▶ [YOUR OBJECTIVE] Continue the biographical article on Anne Hultgren below, picking up the Career section from its final sentence.

▶ [EXTRACT TO READ]
• • •
- Education: Johns Hopkins University, Franklin and Marshall College
- Scientific career
- Workplaces: Arnold and Mabel Beckman Foundation, United States Department of Homeland Security
- Academic advisors: Christopher S. Chen, Daniel Reich

= Anne Hultgren =

American chemist

Anne Hultgren was the Branch Chief for research and development in the Chemical and Biological Defense Division of the Science and Technology Directorate of the United States Department of Homeland Security. She worked in the department from 2005 to 2015. There she helped to develop and test the "Detect-to-Protect" biological detection program. As of February 2015 she became the executive director of the Arnold and Mabel Beckman Foundation.

==Education==
Hultgren received a B.A. in Physics and Mathematics from Franklin and Marshall College in 1999. She received her Masters of Arts (2002) and Ph.D. in physics (2005) from Johns Hopkins University, where she worked with Daniel Reich and Christopher S. Chen on Cellular manipulation and patterning using ferromagnetic nanowires.

==Career==
Hultgren joined the Department of Homeland Security in February 2005. She has worked as a technical advisor, program manager, and branch chief. Hultgren was in charge of technology development relating to chemical and biological defense capabilities. These included development of sensors, decontamination methods, and novel assay designs. Her job was to help to "prepare for, respond to, and recover from a possible domestic biological attack".
• • •
▶ [DATA SECTION]
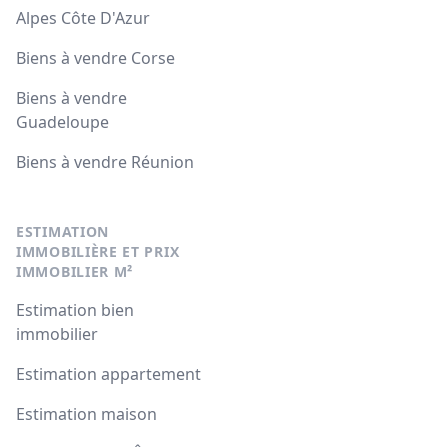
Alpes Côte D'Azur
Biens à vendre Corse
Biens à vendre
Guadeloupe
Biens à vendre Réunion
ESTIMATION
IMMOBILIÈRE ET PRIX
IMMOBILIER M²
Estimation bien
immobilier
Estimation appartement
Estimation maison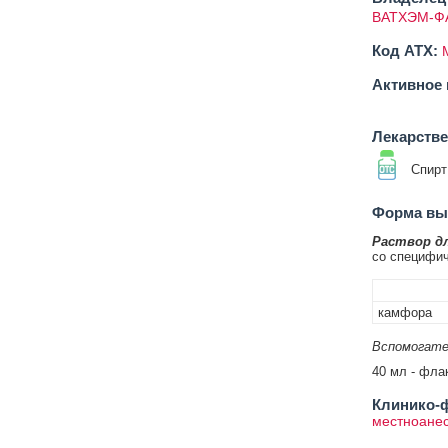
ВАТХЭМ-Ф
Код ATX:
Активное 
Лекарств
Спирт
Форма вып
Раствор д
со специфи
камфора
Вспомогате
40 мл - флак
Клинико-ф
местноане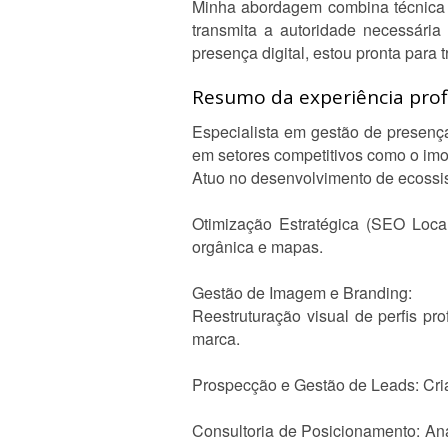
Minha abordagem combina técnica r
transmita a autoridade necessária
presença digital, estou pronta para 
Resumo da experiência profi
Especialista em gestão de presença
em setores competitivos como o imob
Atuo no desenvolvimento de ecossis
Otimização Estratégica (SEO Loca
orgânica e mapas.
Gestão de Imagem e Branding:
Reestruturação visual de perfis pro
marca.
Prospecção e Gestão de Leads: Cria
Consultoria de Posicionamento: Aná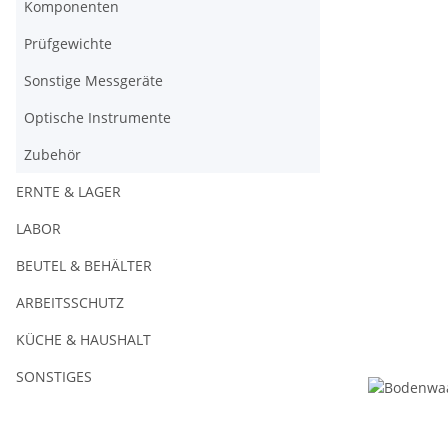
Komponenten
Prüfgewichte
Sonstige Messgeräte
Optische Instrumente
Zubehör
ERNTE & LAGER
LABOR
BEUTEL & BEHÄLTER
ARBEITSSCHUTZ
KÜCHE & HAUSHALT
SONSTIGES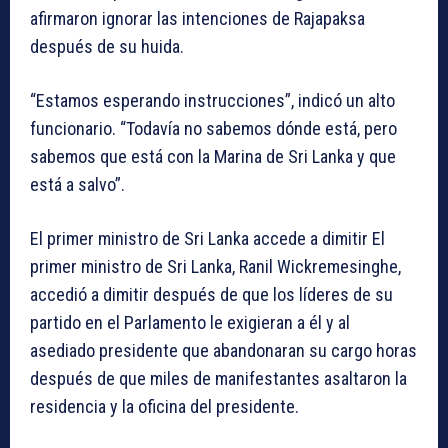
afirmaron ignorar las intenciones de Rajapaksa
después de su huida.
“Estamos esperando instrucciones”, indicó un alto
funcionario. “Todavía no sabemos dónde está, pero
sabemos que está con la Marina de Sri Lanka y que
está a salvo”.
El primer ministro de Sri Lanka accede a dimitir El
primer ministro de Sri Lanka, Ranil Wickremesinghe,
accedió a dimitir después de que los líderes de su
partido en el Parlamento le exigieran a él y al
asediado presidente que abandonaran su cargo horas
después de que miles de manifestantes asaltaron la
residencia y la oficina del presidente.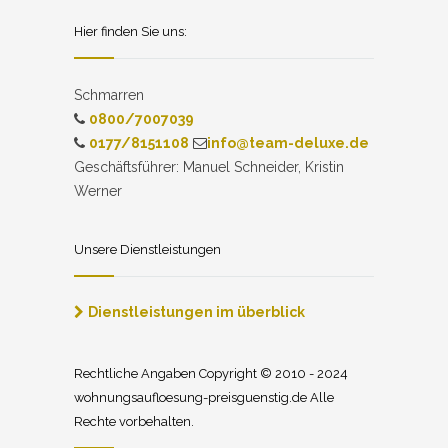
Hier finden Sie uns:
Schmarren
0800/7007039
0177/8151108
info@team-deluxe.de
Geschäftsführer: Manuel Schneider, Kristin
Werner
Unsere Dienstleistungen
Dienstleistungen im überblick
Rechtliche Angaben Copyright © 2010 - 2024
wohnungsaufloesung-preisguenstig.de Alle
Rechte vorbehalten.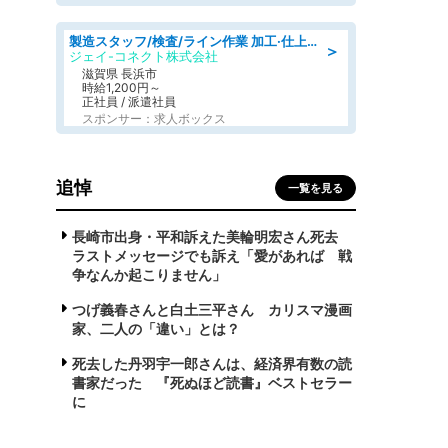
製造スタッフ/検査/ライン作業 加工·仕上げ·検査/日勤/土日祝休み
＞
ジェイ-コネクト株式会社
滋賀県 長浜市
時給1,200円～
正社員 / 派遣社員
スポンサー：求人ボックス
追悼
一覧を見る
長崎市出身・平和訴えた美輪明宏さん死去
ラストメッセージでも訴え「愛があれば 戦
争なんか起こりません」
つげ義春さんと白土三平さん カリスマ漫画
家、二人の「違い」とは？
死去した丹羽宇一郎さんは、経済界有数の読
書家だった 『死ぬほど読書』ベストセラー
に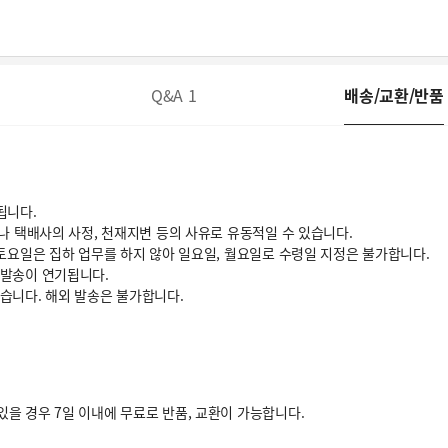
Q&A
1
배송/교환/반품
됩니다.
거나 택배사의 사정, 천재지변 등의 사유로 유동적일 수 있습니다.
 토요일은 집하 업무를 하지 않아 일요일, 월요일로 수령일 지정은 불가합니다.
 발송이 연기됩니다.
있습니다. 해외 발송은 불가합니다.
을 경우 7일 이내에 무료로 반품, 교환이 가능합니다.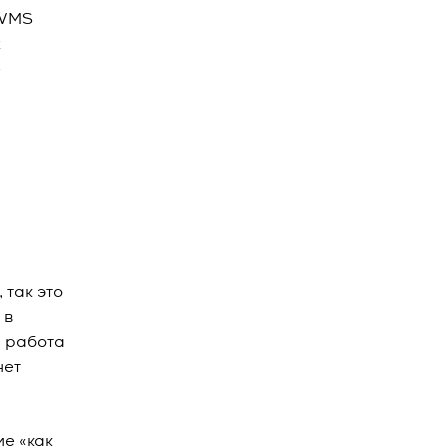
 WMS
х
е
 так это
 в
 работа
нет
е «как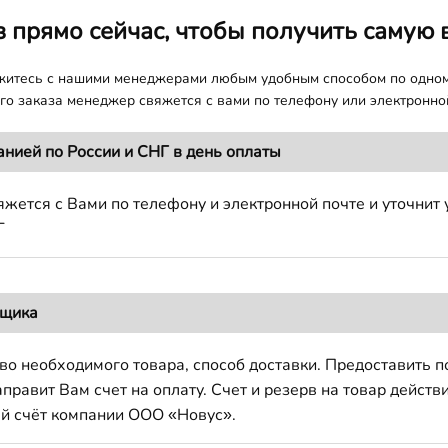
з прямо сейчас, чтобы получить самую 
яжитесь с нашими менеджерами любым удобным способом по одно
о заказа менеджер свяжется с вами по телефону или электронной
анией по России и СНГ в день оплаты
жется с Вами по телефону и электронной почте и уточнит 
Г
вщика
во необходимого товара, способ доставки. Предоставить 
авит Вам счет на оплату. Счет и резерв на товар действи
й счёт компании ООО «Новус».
• • •
▶ [REPLY]
In the "Detect-to-Protect" biological detection program, Hultgren helped to develop sensors capable of detecting air-borne biological materials, and field tested them in the Boston subway system. Field testing occurred in 2009 and in 2012. Hultgren sprayed dead Bacillus subtilis, a common, non-toxic, food-grade bacterium, in subway tunnels. Working with Massachusetts Bay Transportation Authority, the Massachusetts Department of Public Health, and local public health officials, scientists monitored the dispersion and detection of the bacterium at Davis, Harvard, and Porter stations. The team's goal was to improve the effectiveness of its sensors as a possible early warning system for biological threats. Rather than collecting air filters daily and taking them to a lab for examination, installed sensors continuously monitored air quality by measuring polymerase chain reaction. "Trigger" sensors were installed to establish the usual background levels of biological material, and "confirmers" were tripped when expected levels were exceeded. Thirty minutes after release, a "confirmer" at a station a mile away detected the airborne bacterium. The combination of on site "trigger" and "confirmer" sensors was intended to minimize the occurrence of false alarms, which were a source of complaints with earlier systems.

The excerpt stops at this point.